## Brief:
In the passage about the SNP and Scottish independence, who is named as the SNP's chief executive?

*** Reading passage ***

Michael Forsyth, the Secretary of State for Scotland, said the SNP had produced a blueprint for national impoverishment and impotence. The nationalists were trying to enlist the support of voters on a false prospectus, he told a news conference.
But the SNP claims it is winning the economic argument for independence and will focus on the issue again today. "People have to realise they don't have to stay locked into this union with England for economic reasons," said Michael Russell, the SNP's chief executive.
The party believes that by burying the perception of Scotland as a "subsidy junkie" it will build confidence in people to vote for independence. Polls have the SNP at around 25 per cent but, encouragingly for Alex Salmond and his team, another 28 per cent of Scots give the party as their second choice.

*** End of Reading passage ***
*** Data extract ***

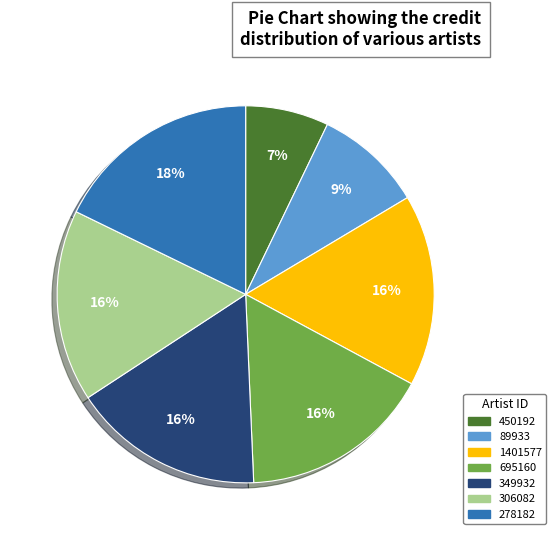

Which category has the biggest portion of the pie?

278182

*** End of Data extract ***
*** Data extract ***

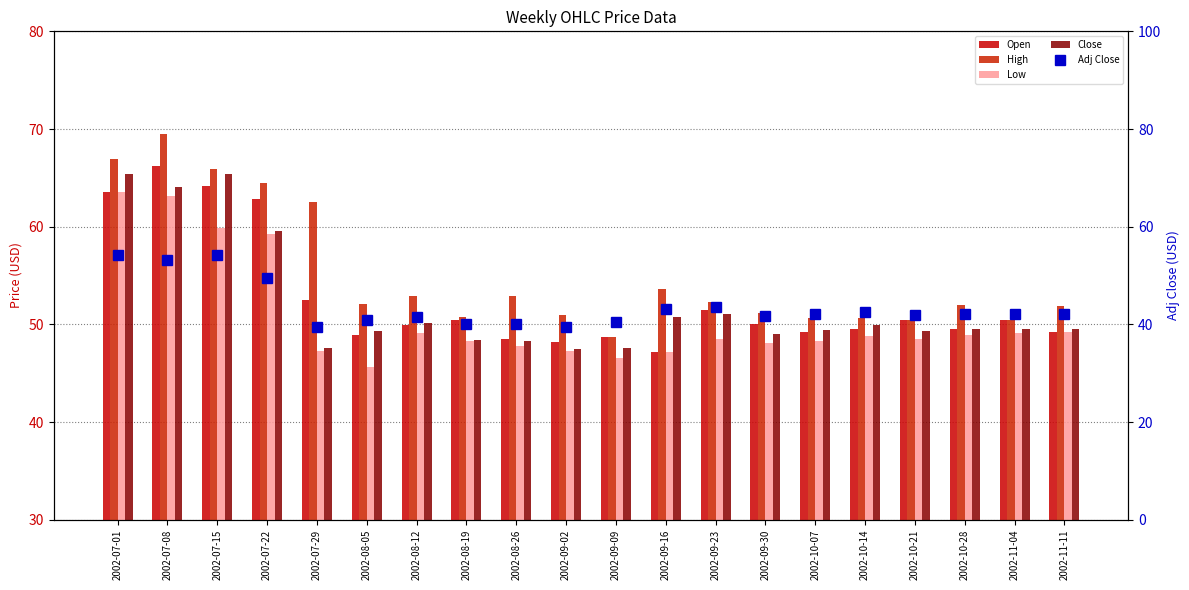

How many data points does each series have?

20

*** End of Data extract ***

## Result of this task:
Michael Russell